Delivering the keynote address at the African Leaders & Partners Forum in Washington, D.C., last Tuesday, Dr Asiama emphasized the need for strategic reforms to foster shared prosperity amid evolving global trade dynamics.
The forum, organized by the EBII Group and the Embassy of Ghana, convened policymakers, investors, and business leaders on the theme: “Africa & the US: Shaping a Trade-Driven Future.”
Present was the acting Chief Executive of the Ghana Export-Import Bank (GEXIM), Sylvester Adinam Mensah.
Dr Asiama, drawing on Ghana’s economic trajectory, outlined both progress and persisting challenges in US-Africa trade relations.
From aid to strategic trade
While acknowledging the African Growth and Opportunity Act (AGOA) as a pivotal framework from 2000, the BoG Governor said trade remained skewed towards the extractive sectors.
In 2024, total US-Africa goods trade reached $71.6 billion, with Africa recording a $7.4 billion surplus. However, heavy reliance on commodities such as oil (constituting 65 per cent of Nigeria’s exports) and vulnerabilities in cocoa and textiles highlight the urgent need for diversification.
Ghana’s trade with the US, averaging $2.5 billion annually since 2019, reflects this trend.
The country exported $1.6 billion in 2024, primarily crude oil, cocoa and timber, while importing $874 million, yielding a $730 million surplus.

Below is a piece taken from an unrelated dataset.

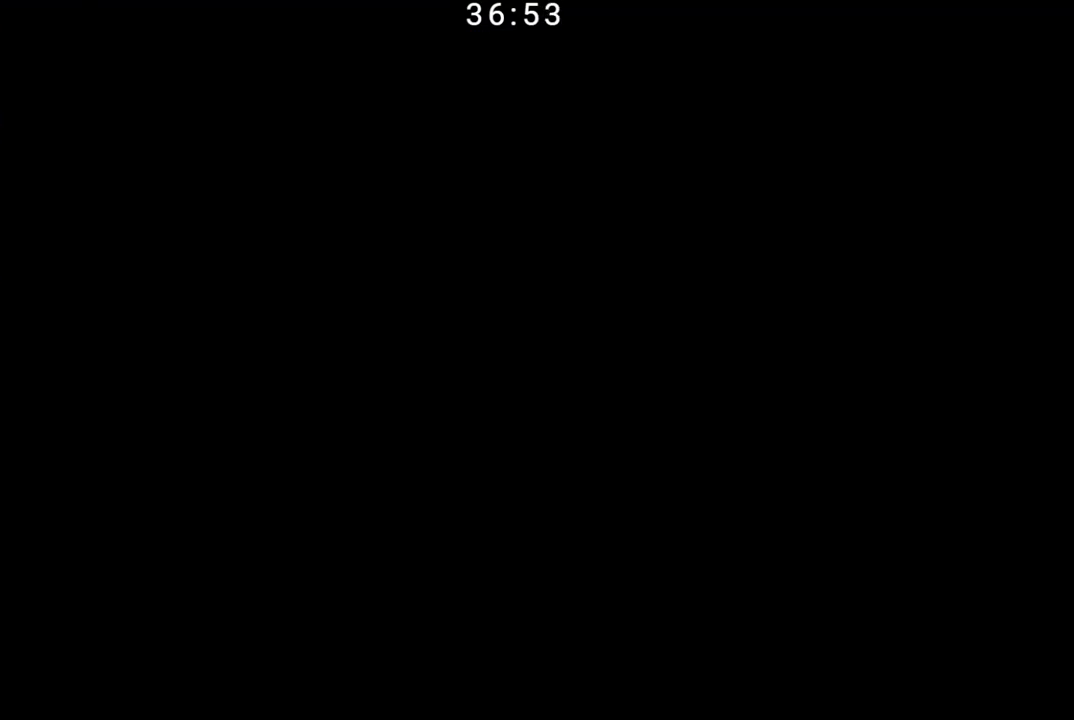
{"buttons": ["B"], "events": []}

Dr Asiama stressed that long-term gains depended on value addition, citing Ghanaian success stories such as Niche Cocoa’s expansion into Wisconsin and US investments such as Kosmos Energy’s role in Ghana’s oil sector.
Four pillars for sustainable growth
Proposing a recalibrated partnership, Dr Asiama outlined four key pillars: macroeconomic stability, financial resilience, trade integration, and inclusive digital transformation.

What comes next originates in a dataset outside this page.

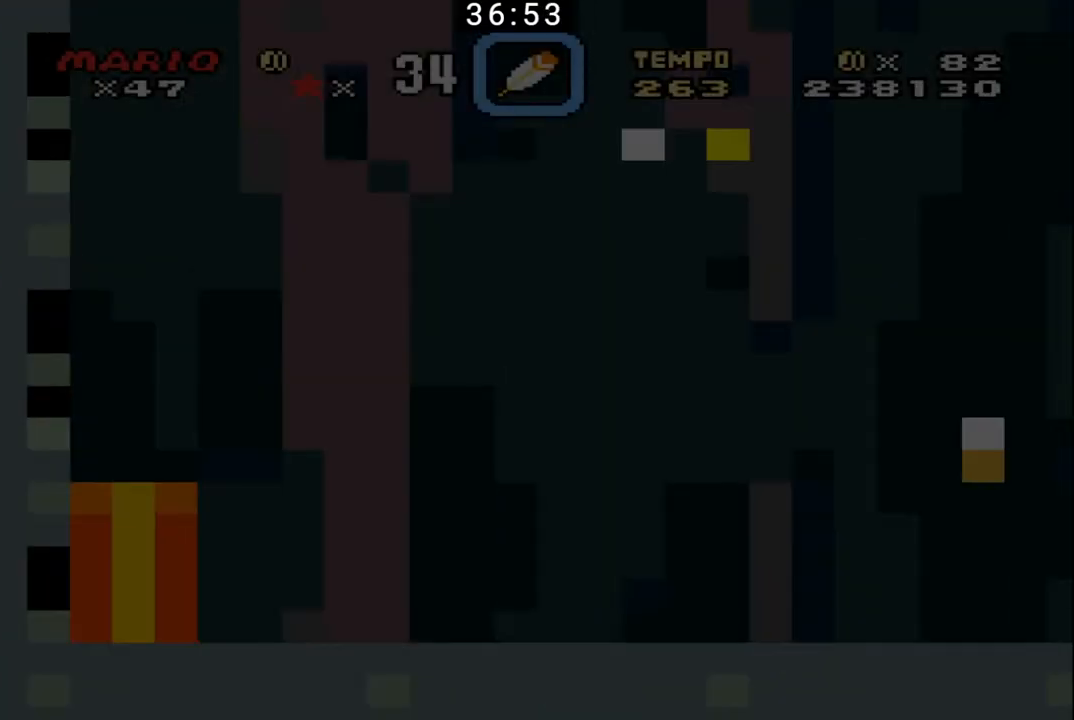
{"buttons": ["B"], "events": []}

He urged reforms to AGOA, which will expire in 2025, to align with Africa’s industrialization agenda, including incentives for value-added exports and digital trade.
“Strategic autonomy means transitioning from being a raw material supplier to a competitive production hub,” he said.
Regarding financial stability, he pointed to Ghana’s Financial Stability Fund, developed with international partners, as a model for crisis resilience but called for a broader adoption of supervisory technology (Suptech) to enhance risk management and credit access.
Investment opportunities
Dr Asiama highlighted high-potential sectors for US investors, including agro-processing, energy infrastructure, and special economic zones under Ghana’s 24-hour Economy policy.
However, he said limited trade financing remained a barrier, advocating US-Africa Trade Finance Hubs, in collaboration with institutions such as Afreximbank and the US EXIM Bank.
On digitalisation, he welcomed the US Digital Transformation with Africa (DTA) initiative but stressed the need for alignment with local priorities, including cybersecurity and interoperable payment systems.
Way forward
Dr Asiama urged the US to support Africa’s trade competitiveness through infrastructure financing, AGOA modernization and green technology partnerships.
“This is not about aid, but mutual growth,” he asserted. “Africa’s youthful population and rapid digital adoption present unparalleled opportunities for US investors.”
The forum ended with a commitment to advance policy dialogues, positioning US-Africa trade as a catalyst for equitable economic transformation.